Я улыбаюсь. Он ходит по комнате, останавливаясь перед комодом со стоящим на нем светильником, перед креслом, перед двуспальной кроватью, перед стеклянным столиком у кровати. Перед страницами из журналов в рамках на стенах. Смотрит, смотрит, смотрит. Я тоже смотрю. На него.
– Ничего себе комнатка! – в его глазах детский восторг, и мне становится тепло на душе, тепло и пушисто, как бывает, когда зарываешься лицом в новые, неношеные меха. – Секретное убежище. Знаешь, как домик на дереве. Это круто! Ты сам все это сюда перетащил?
Я качаю головой. Кровать стояла здесь, когда я разыскал это местечко. Я бы никогда не затащил такую махину на второй этаж... да и когда я пытался передвинуть комод, ничего не вышло. А вот кресло и столик я нашел в подвале. Там же нашел и кипу журналов. Почти все они были без обложек, так что я почти не чувствовал себя варваром, вырывая страницы. А жаль. Иногда это такое приятное чувство...

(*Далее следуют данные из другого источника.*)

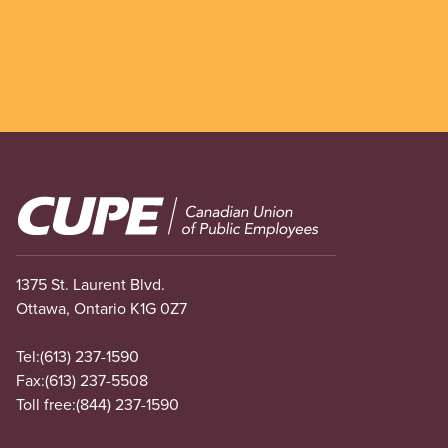
Image
1375 St. Laurent Blvd.
Ottawa, Ontario K1G 0Z7
Tel:
(613) 237-1590
Fax:
(613) 237-5508
Toll free:
(844) 237-1590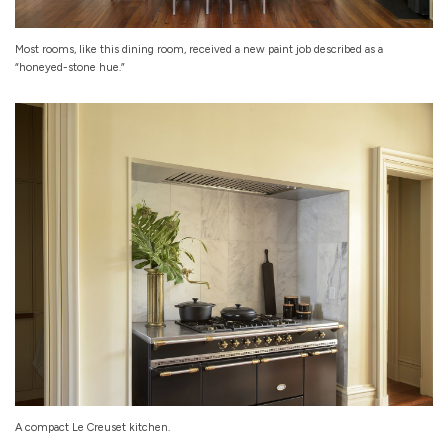
Most rooms, like this dining room, received a new paint job described as a
“honeyed-stone hue.”
A compact Le Creuset kitchen.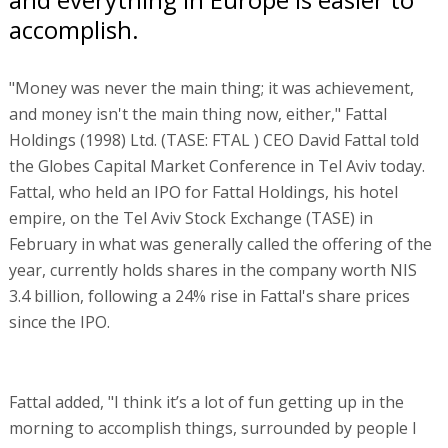
accomplish.
"Money was never the main thing; it was achievement,
and money isn't the main thing now, either," Fattal
Holdings (1998) Ltd. (TASE: FTAL ) CEO David Fattal told
the Globes Capital Market Conference in Tel Aviv today.
Fattal, who held an IPO for Fattal Holdings, his hotel
empire, on the Tel Aviv Stock Exchange (TASE) in
February in what was generally called the offering of the
year, currently holds shares in the company worth NIS
3.4 billion, following a 24% rise in Fattal's share prices
since the IPO.
Fattal added, "I think it’s a lot of fun getting up in the
morning to accomplish things, surrounded by people I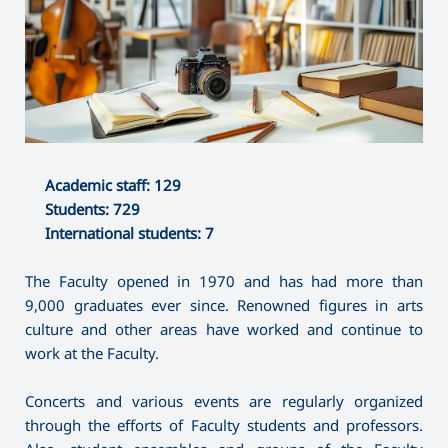
Academic staff: 129
Students: 729
International students: 7
The Faculty opened in 1970 and has had more than
9,000 graduates ever since. Renowned figures in arts
culture and other areas have worked and continue to
work at the Faculty.
Concerts and various events are regularly organized
through the efforts of Faculty students and professors.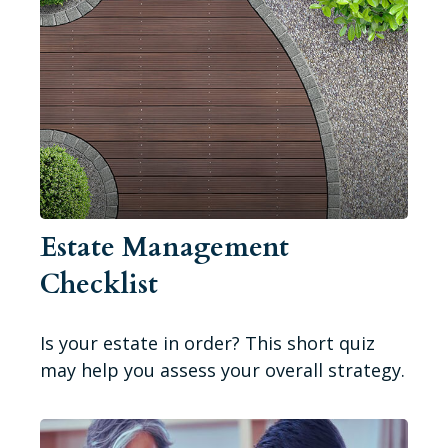
Estate Management
Checklist
Is your estate in order? This short quiz
may help you assess your overall strategy.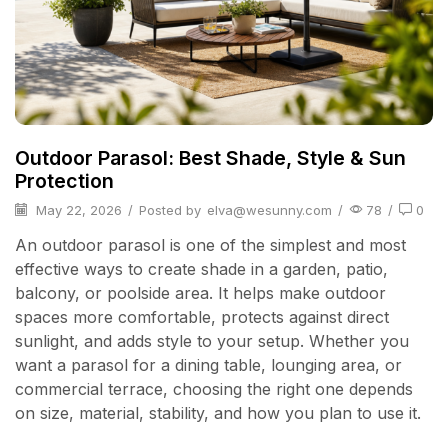
Outdoor Parasol: Best Shade, Style & Sun
Protection
May 22, 2026
/
Posted by
elva@wesunny.com
/
78
/
0
An outdoor parasol is one of the simplest and most
effective ways to create shade in a garden, patio,
balcony, or poolside area. It helps make outdoor
spaces more comfortable, protects against direct
sunlight, and adds style to your setup. Whether you
want a parasol for a dining table, lounging area, or
commercial terrace, choosing the right one depends
on size, material, stability, and how you plan to use it.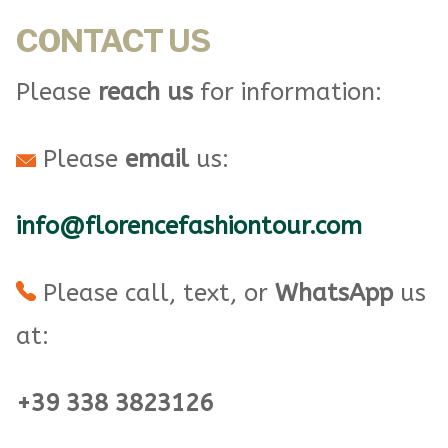
CONTACT US
Please
reach us
for information:
Please
email
us:
info@florencefashiontour.com
Please call, text, or
WhatsApp
us
at:
+39 338 3823126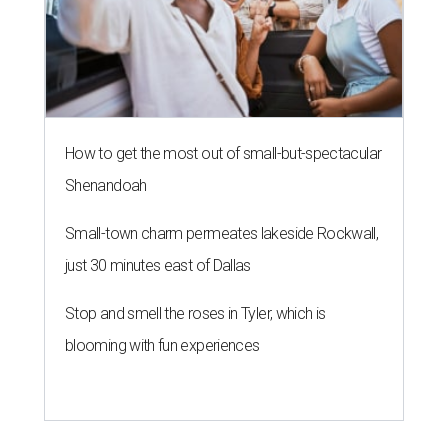
How to get the most out of small-but-spectacular
Shenandoah
Small-town charm permeates lakeside Rockwall,
just 30 minutes east of Dallas
Stop and smell the roses in Tyler, which is
blooming with fun experiences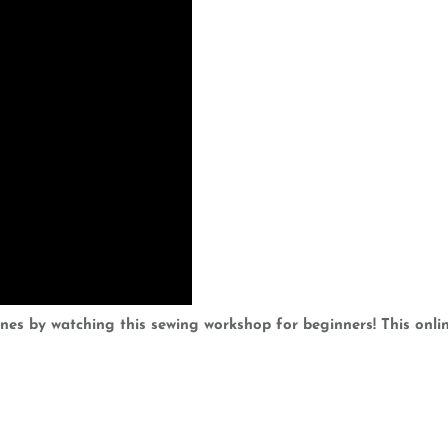
es by watching this sewing workshop for beginners! This onlin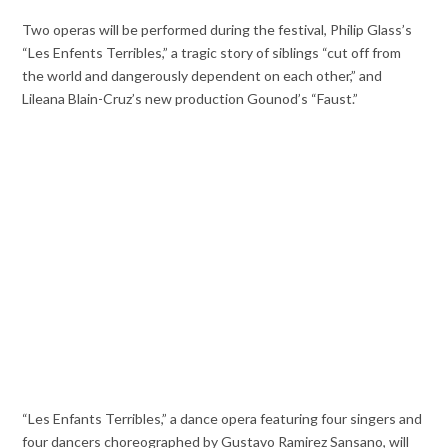
Two operas will be performed during the festival, Philip Glass’s
“Les Enfents Terribles,” a tragic story of siblings “cut off from
the world and dangerously dependent on each other,” and
Lileana Blain-Cruz’s new production Gounod’s “Faust.”
“Les Enfants Terribles,” a dance opera featuring four singers and
four dancers choreographed by Gustavo Ramirez Sansano, will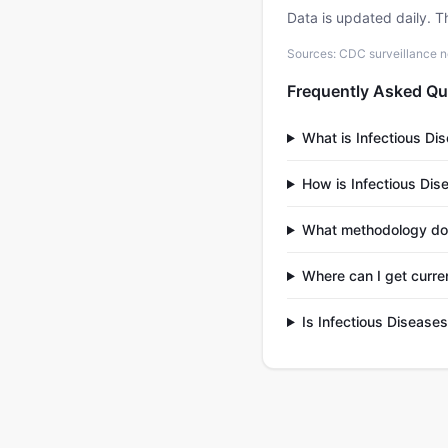
Data is updated daily. T
Sources: CDC surveillance n
Frequently Asked Qu
What is Infectious Di
How is Infectious Dis
What methodology doe
Where can I get curre
Is Infectious Disease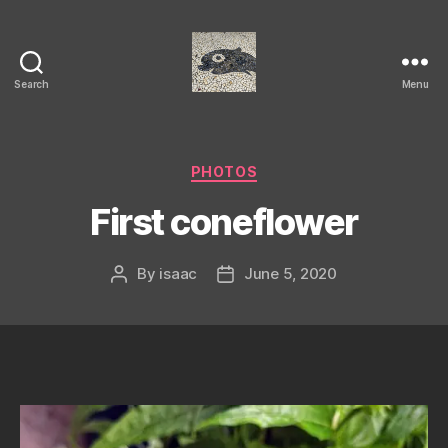
Search
Menu
Isaac's
cool
blog
Categories
PHOTOS
First coneflower
By
isaac
June 5, 2020
Post
Post
author
date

Он дотрагивается до цветов в вазе на столике и хмурится.
– Искусственные...
– Я не так часто здесь бываю, – поясняю я. – Живые цветы вянут. Шелковые розы лучше, чем мертвые... разве нет?
Он кивает и снова обводит стены рассеянным взглядом.
– Кстати, тут пыль, – запоздало предупреждаю я. – Меня как раз пару дней не было...
На самом деле неделю. Но зачем ему это знать. Зачем знать, что шелковые розы я привез с кладбища. Если даже я не помню, к кому я на это кладбище приезжал, то ему и подавно ни к чему такое знание.